Glucosamine is a by-product of shrimp meat, produced from chitin, which occurs naturally in shrimp shells. China produces 90 per cent of the world's glucosamine but its chitin supply has dropped sharply in the last two years, as an EU ban on Chinese seafood imports depressed the country's shrimp-meat sales and subsequently production.
The EU last month lifted the ban on Chinese seafood imports. This will now reduce glucosamine prices, but the effect will be delayed, predicts Shandong Luye Pharmaceutical, which produces some 5 per cent of global glucosamine.
"The EU has just lifted its ban on seafood imports, but seafood collection time is during May and August," Sammy Jiang, international business manager from Shandong Luye Pharmaceutical, told NutraIngredients.com.
"However, next year prices will come down," she forecasts.
The seafood ban had led to falling shrimp farming, forcing glucosamine producers in China to rely on collection of shrimps in the wild and chitin imports from the Americas.
Glucosamine prices have climbed steadily from around $6 per kg in February this year to around $16 per kg by May.
As recently as February, "there was lots of raw material. We didn't need to collect as farmers would send it direct to the factory," added Jiang.
New sources such as sea crab available in August have since eased raw material supply for some producers.
Luye Pharmaceutical has also imported shrimp shell from Canada, despite the high import tariffs and VAT, to help ease pressure on materials.
"This month half of our total raw material is imported from Canada. The price is high, at about $4, but is almost the same as in China this year," said Jiang.
WellAble, one of the biggest glucosamine suppliers in China with a claimed market share of a quarter of the US market and a third of the European market, also highlights the impact of raw material prices.
Mr Yau, international business manager for the company, says raw material prices are up by around 30 per cent, but also notes that these prices are anyway seasonal.
"At the end of this year all material will run out.

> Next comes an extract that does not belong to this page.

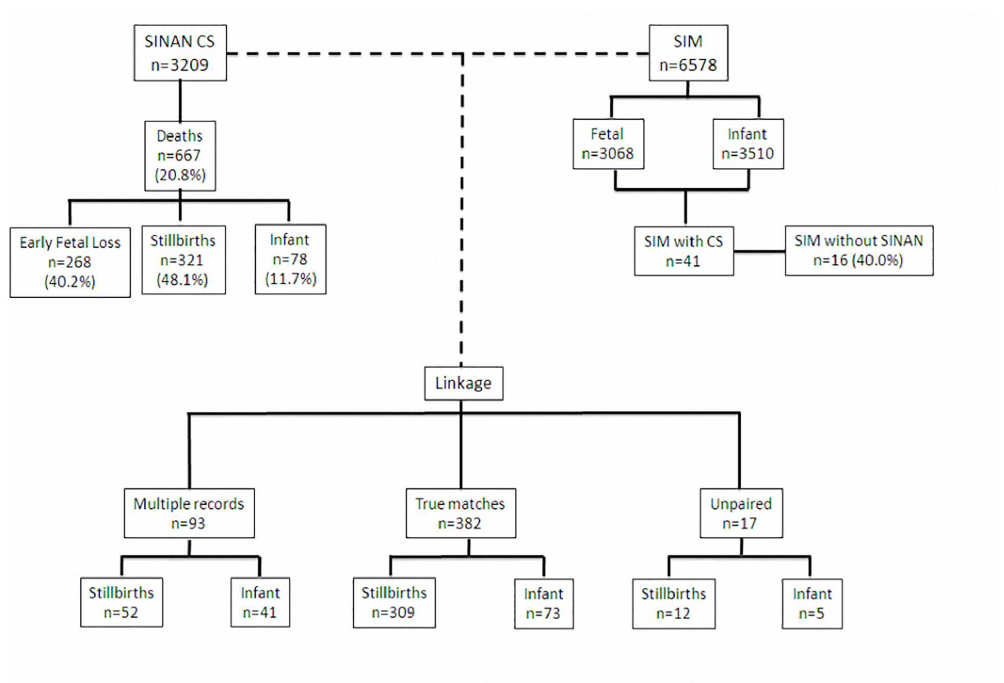
Fig 1. Deterministic record linkage between the Sistema de Informac¸ ã o de Agravos de Notificac¸ ã o (Sinan)- Congenital Syphilis and Sistema de Informac¸ ã o sobre Mortalidade (SIM) databases. Fortaleza, Northeastern, Brazil, 2007–2012.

But I don't think glucosamine will go higher than $17 a kg,"he told NutraIngredients.com.
However, WellAble says the price rises have not been driven by the chitin shortage alone. Rising energy prices in China have impacted both fishing and production costs, which are around 30 per cent higher this year, said Yau.
Producers now hope that the beginning of the fishing season will relieve the price pressures as soon as the end of spring 2005. But the harvest can vary, and is not predictable. However, as Chinese shrimp farming output picks up once more, driven by renewed European demand for shrimp meat, chitin supplies will start to recover to former levels.